Description of the task
Repeat each of the items below, swapping "compile time" for "build time" wherever it occurs and leaving all other text unchanged.

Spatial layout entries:
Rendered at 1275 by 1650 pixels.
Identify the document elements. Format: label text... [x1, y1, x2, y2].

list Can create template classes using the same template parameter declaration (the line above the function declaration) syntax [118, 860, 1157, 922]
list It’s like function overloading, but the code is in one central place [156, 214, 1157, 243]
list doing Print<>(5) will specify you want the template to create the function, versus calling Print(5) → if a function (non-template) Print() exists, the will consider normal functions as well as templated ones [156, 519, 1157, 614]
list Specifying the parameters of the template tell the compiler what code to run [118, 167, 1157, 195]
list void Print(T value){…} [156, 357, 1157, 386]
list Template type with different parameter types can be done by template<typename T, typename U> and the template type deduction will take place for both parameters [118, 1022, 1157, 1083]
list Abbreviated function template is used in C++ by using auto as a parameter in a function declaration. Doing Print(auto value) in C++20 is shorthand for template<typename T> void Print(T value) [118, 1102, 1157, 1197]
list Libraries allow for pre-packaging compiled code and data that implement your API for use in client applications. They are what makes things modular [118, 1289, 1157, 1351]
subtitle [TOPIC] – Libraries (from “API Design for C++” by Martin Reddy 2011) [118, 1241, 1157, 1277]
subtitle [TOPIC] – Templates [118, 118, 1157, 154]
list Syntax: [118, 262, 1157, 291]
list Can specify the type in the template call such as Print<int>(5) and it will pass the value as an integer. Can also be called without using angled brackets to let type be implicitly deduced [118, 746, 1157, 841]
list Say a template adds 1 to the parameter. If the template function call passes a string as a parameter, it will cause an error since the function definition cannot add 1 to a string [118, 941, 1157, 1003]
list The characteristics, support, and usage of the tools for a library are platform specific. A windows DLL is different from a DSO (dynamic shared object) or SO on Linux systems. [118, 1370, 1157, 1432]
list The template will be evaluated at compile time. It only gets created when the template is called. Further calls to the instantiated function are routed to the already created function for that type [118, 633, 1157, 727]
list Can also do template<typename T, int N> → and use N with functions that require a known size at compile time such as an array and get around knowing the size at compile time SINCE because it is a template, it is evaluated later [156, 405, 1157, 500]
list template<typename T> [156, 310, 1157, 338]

Answer to the exercise
Rendered at 1275 by 1650 pixels.
Identify the document elements. Format: label text... [x1, y1, x2, y2].

list Can create template classes using the same template parameter declaration (the line above the function declaration) syntax [118, 860, 1157, 922]
list It’s like function overloading, but the code is in one central place [156, 214, 1157, 243]
list doing Print<>(5) will specify you want the template to create the function, versus calling Print(5) → if a function (non-template) Print() exists, the will consider normal functions as well as templated ones [156, 519, 1157, 614]
list Specifying the parameters of the template tell the compiler what code to run [118, 167, 1157, 195]
list void Print(T value){…} [156, 357, 1157, 386]
list Template type with different parameter types can be done by template<typename T, typename U> and the template type deduction will take place for both parameters [118, 1022, 1157, 1083]
list Abbreviated function template is used in C++ by using auto as a parameter in a function declaration. Doing Print(auto value) in C++20 is shorthand for template<typename T> void Print(T value) [118, 1102, 1157, 1197]
list Libraries allow for pre-packaging compiled code and data that implement your API for use in client applications. They are what makes things modular [118, 1289, 1157, 1351]
subtitle [TOPIC] – Libraries (from “API Design for C++” by Martin Reddy 2011) [118, 1241, 1157, 1277]
subtitle [TOPIC] – Templates [118, 118, 1157, 154]
list Syntax: [118, 262, 1157, 291]
list Can specify the type in the template call such as Print<int>(5) and it will pass the value as an integer. Can also be called without using angled brackets to let type be implicitly deduced [118, 746, 1157, 841]
list Say a template adds 1 to the parameter. If the template function call passes a string as a parameter, it will cause an error since the function definition cannot add 1 to a string [118, 941, 1157, 1003]
list The characteristics, support, and usage of the tools for a library are platform specific. A windows DLL is different from a DSO (dynamic shared object) or SO on Linux systems. [118, 1370, 1157, 1432]
list The template will be evaluated at build time. It only gets created when the template is called. Further calls to the instantiated function are routed to the already created function for that type [118, 633, 1157, 727]
list Can also do template<typename T, int N> → and use N with functions that require a known size at build time such as an array and get around knowing the size at build time SINCE because it is a template, it is evaluated later [156, 405, 1157, 500]
list template<typename T> [156, 310, 1157, 338]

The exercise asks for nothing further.